The music of the Balkans also has its stereotypes: brass bands and accordions combined to create the sound of the ‘working-class party,’ stereotypes which return us to folklore accordion music at the heart of our own roots.
Be that as it may, music brings us all together! For the communities of originated from Eastern European countries, it is like a dream come true to see their idols again and to come back into contact with their family surroundings. For those now living in Brussels, it brings back a flood of memories. For the Belgians, the Balkans rhythms mean high spirits, partying and positive energy.
The aim is to create a merry, group feeling which, when it fades leaves the way open for the discovery of our neighbouring countries and the realities they face.
Despite being adjacent, the Southeastern European countries are often forgotten.
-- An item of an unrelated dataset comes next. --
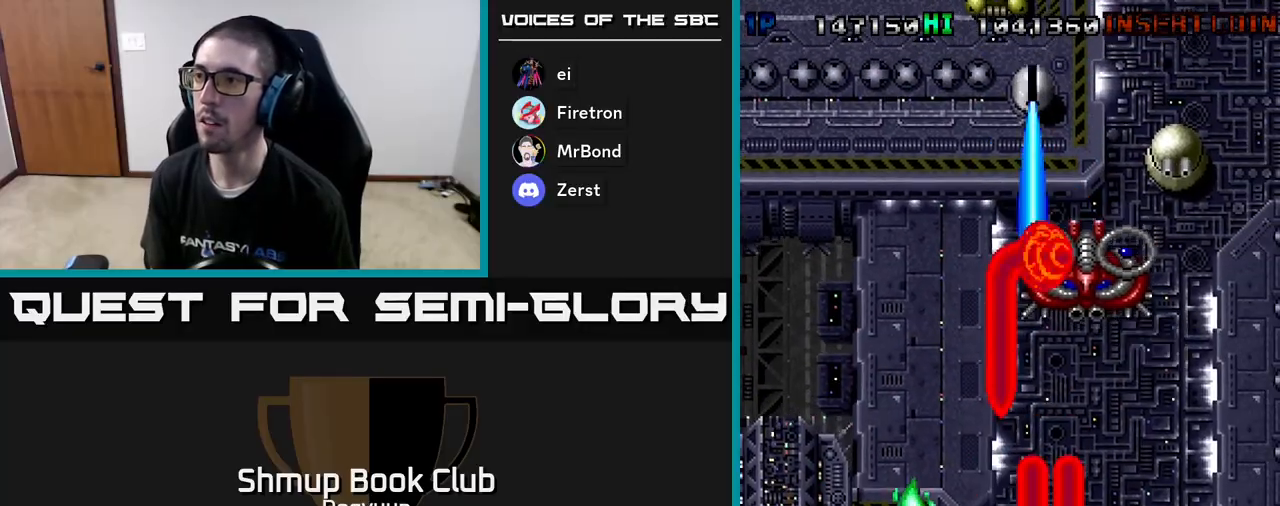
{"buttons": ["A", "DPAD_UP", "DPAD_RIGHT"], "events": [[17, "A", "down"], [183, "A", "up"], [217, "A", "down"], [383, "A", "up"], [417, "A", "down"]]}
However, their culture is rich and diverse and the citizens, especially the young, are eager to come into contact with other countries. It is these young people in particular that Balkan Trafik is trying to put together with our audiences. The know-how of our two European regions should not be impeded by borders or the weight of history.
In order for an artistic line up like that of Balkan Trafik to be successful, we have created a real network system across the countries. In this way we stay connected to history and the artistic reality of our neighbours thanks to this network which extends and strengthens as times goes by.